TASK DIRECTIONS>
What are the lines from the top of the entries through the one with "pinky tip: (627, 966)"? Write them out exactly, with no pictures.

========================================

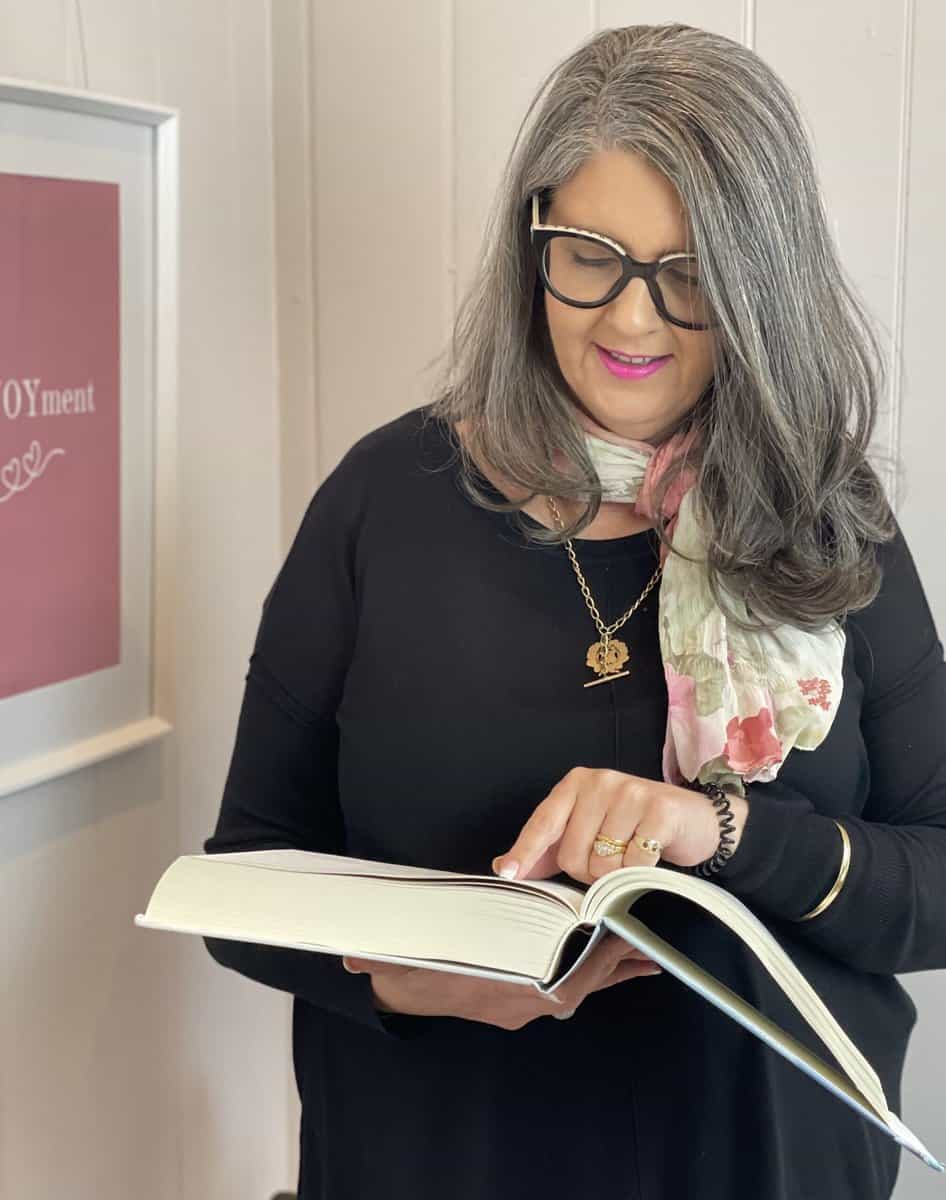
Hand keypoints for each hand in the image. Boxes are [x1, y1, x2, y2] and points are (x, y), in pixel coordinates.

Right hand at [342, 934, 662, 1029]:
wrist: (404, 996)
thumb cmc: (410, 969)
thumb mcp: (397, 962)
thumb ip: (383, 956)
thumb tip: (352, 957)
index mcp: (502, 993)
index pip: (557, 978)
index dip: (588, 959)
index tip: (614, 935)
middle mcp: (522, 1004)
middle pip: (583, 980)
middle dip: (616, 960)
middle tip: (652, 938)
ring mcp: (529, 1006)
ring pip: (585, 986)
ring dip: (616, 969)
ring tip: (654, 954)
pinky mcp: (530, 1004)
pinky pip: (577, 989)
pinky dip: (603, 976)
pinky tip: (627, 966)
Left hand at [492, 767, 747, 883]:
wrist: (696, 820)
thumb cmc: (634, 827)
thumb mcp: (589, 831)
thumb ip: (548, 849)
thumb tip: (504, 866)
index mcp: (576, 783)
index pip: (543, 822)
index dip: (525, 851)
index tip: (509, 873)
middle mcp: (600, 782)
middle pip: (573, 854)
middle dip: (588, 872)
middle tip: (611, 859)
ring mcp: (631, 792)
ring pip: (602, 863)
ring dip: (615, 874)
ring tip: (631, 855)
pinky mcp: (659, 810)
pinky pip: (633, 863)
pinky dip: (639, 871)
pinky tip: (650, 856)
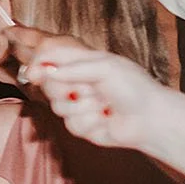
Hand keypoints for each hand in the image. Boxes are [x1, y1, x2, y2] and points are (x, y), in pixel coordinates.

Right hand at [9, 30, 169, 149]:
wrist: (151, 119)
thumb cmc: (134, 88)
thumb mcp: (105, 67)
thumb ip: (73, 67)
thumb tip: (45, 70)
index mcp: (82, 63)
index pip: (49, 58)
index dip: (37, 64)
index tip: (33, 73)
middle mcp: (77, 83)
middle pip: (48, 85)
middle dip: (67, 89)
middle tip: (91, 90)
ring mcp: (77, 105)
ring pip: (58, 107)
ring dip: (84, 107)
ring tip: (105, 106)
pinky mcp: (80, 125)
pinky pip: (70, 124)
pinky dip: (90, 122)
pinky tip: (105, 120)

========================================

EXERCISE OUTPUT>
Hand keypoints for each hand in the image. Boxes are [x1, y1, x2, y2] and points are (x, y), in pixel coordinates.

Right hand at [342, 934, 662, 1029]:
wrist: (404, 996)
thumb cmc: (410, 969)
thumb mcp: (397, 962)
thumb ip: (383, 956)
thumb tip: (352, 957)
index mcp: (502, 993)
index pip: (557, 978)
index dip: (588, 959)
index tip: (614, 935)
middle mcp: (522, 1004)
middle pip: (583, 980)
middle dip: (616, 960)
middle tip: (652, 938)
ring mcp: (529, 1006)
ring pip: (585, 986)
ring dip: (616, 969)
ring tip: (654, 954)
pinky mcp: (530, 1004)
pinky pip: (577, 989)
pinky dip: (603, 976)
pinky tip: (627, 966)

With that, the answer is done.